JOINT BASE MYER-HENDERSON HALL, Va. (Nov. 23, 2011) -- Within the area of Holmes County, Ohio, rests the world's largest Amish community, a community which taught Sgt. Ruben Troyer, from an early age, the true value of horses.
"There were 20 to 30 horses specific to my family," said Troyer. "Horses were our transportation and our means to farm. They were our livelihood."
Now 29 years old, and the senior horse trainer for the 3d U.S. Infantry Regiment (The Old Guard) Caisson platoon, Troyer is still depending on horses, but in a totally different way.
The Old Guard Caisson platoon, the only platoon of its kind in the United States Army, maintains a solemn mission, laying to rest our nation's heroes in Arlington National Cemetery, Va. Six horses, lead by four Soldiers, pull a flag draped casket atop a black artillery caisson into the cemetery five days a week.
"I realize the success of this mission starts with me because I have to get the horses ready before they go out into the cemetery," said Troyer.
Although Troyer admits this task is a full-time job and lots of hard work, Troyer doesn't deny his Amish roots help ease the pressure.
"My upbringing taught me how horses react in certain situations and what I can and can't do around them," said Troyer. "I've learned their bad habits and I know ultimately it's all about earning their respect and confidence."
For Troyer, gaining a horse's respect and confidence starts with first earning its trust.

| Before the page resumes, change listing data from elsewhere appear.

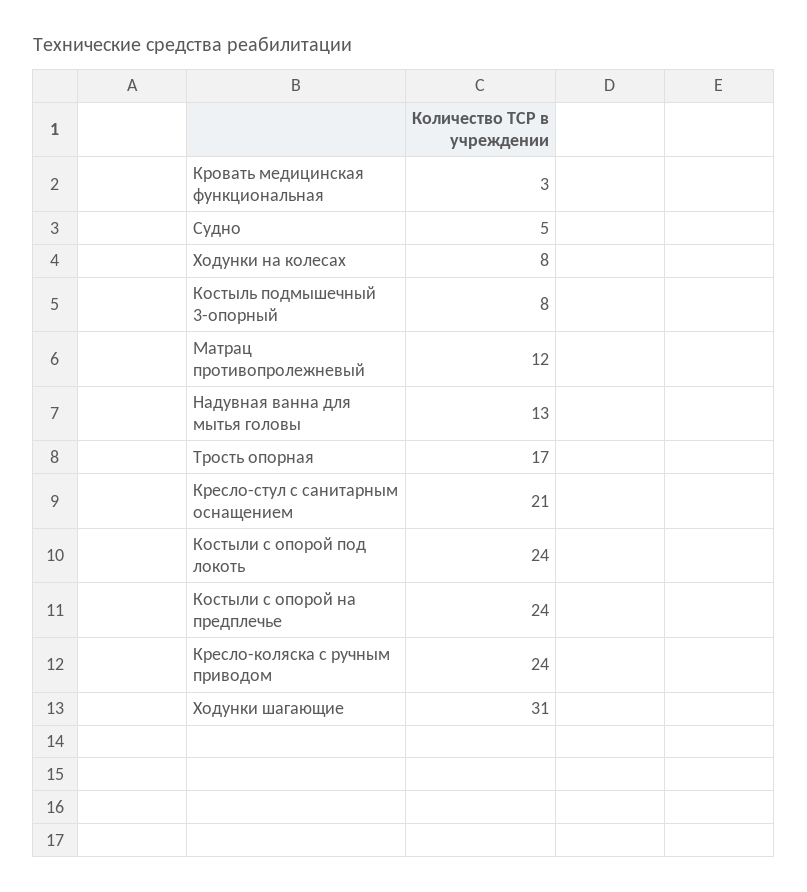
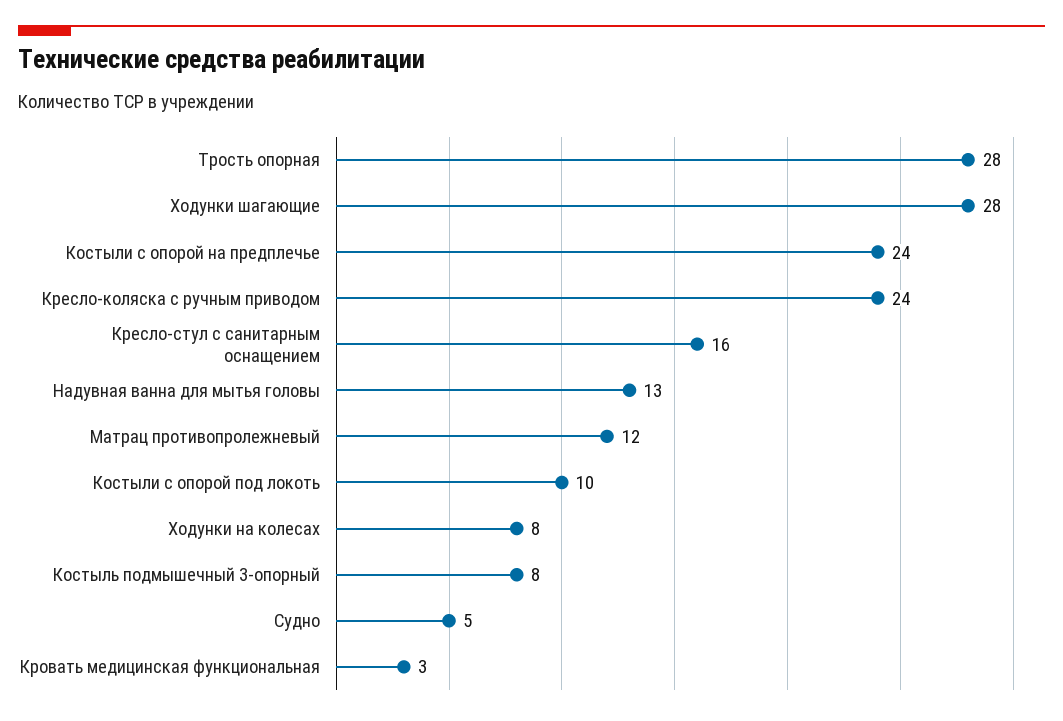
  {
    "Кровать медицинская функциональная": 3,
    "Судно": 5,
    "Ходунки на колесах": 8,
    "Костыль подмышечный 3-опорный": 8,
    "Матрац противопролежневый": 12,
    "Надувная ванна для мытья головы": 13,
-   "Трость опорная": 17,
+   "Трость опорная": 28,
-   "Кресло-стул с санитарным оснащением": 21,
+   "Кресло-стул с санитарным оснащением": 16,
-   "Костыли с опорой под локоть": 24,
+   "Костыли с опорой под локоть": 10,
    "Костыли с опорой на предплечье": 24,
    "Кресло-коляска с ручным приводом": 24,
-   "Ходунки шагающие": 31
+   "Ходунки шагающие": 28
  }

"You have to show the horse who's in charge by also letting them know you're there to lead them and not hurt them," Troyer added.
Staying true to his word, Troyer never leads horses new to the Caisson family out blindly.
"I want to be the first one to ride the new horses out into the cemetery," said Troyer. "I'll stay with the each horse for a couple of weeks to ensure he's familiar with the cemetery and integrated well before I pass him off to a new rider."
No matter who's riding the horse or what the horse is pulling; a plow, an Amish wagon or Caisson, the spirit of a horse holds deep meaning in Troyer's heart.
"To see a horse that has absolutely no regard for a human being at first, then seeing them respond to training, getting their respect and confidence, and getting them to trust me enough to put a saddle on their back and ride them to the point that they are functional in a ceremony for the United States Army is a great honor," said Troyer.